Apple Reportedly Inks $1 Billion Google Deal to Revitalize Siri with Custom Gemini Model

Apple is reportedly committing $1 billion to Google for a custom large language model (LLM), believed to be based on Gemini 3 with 1.2 trillion parameters, aimed at powering Siri. This significant partnership comes as Apple faces scrutiny over its AI capabilities, with Siri’s performance widely criticized and the anticipated ‘Apple Intelligence’ yet to materialize. The reported sum is notably presented as the more cost-effective option after Apple explored alternatives with other prominent AI developers. Internally, Apple’s largest developed model is said to possess only 150 billion parameters, highlighting a considerable gap compared to Google’s offering. A primary challenge for Apple stems from its business model, which prioritizes user privacy over extensive data collection, resulting in a ‘data deficit’ for LLM training—a stark contrast to data-rich competitors like Google, Microsoft, Meta, OpenAI, and Anthropic.

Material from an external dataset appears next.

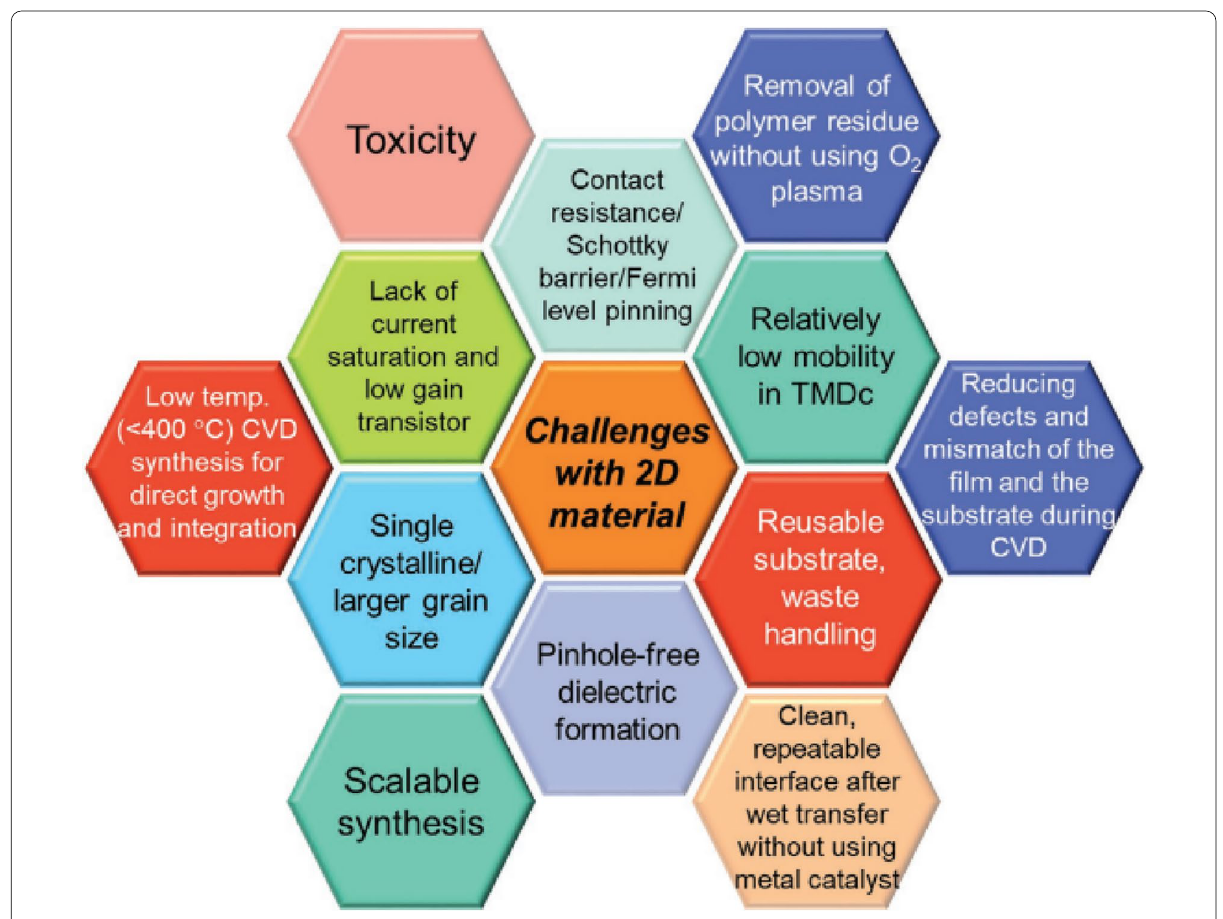
Fig. 14 Challenges faced by 2D materials from synthesis to device applications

Google’s motivation for the partnership appears strategic; by collaborating with Apple, it may deter other rivals (such as Meta, OpenAI, or Anthropic) from gaining a foothold with iPhone users. This alignment is further facilitated by Google’s perceived ranking of Apple as a low-priority competitor. Concurrently, Apple is advancing its ‘private cloud compute’ initiatives, with recent public code updates indicating robust development to enable secure, privacy-preserving AI processing. This technology aims to allow users to leverage cloud AI without Apple accessing the message’s content. The industry trend is also shifting towards training models on programmatically generated or curated data, using outputs from larger models to refine smaller, more efficient ones—a potential pathway for Apple to develop its own models in the future. Furthermore, Siri’s leadership has recently transitioned to Mike Rockwell, previously instrumental in the Vision Pro project, signaling a renewed internal focus on improving the voice assistant’s efficacy.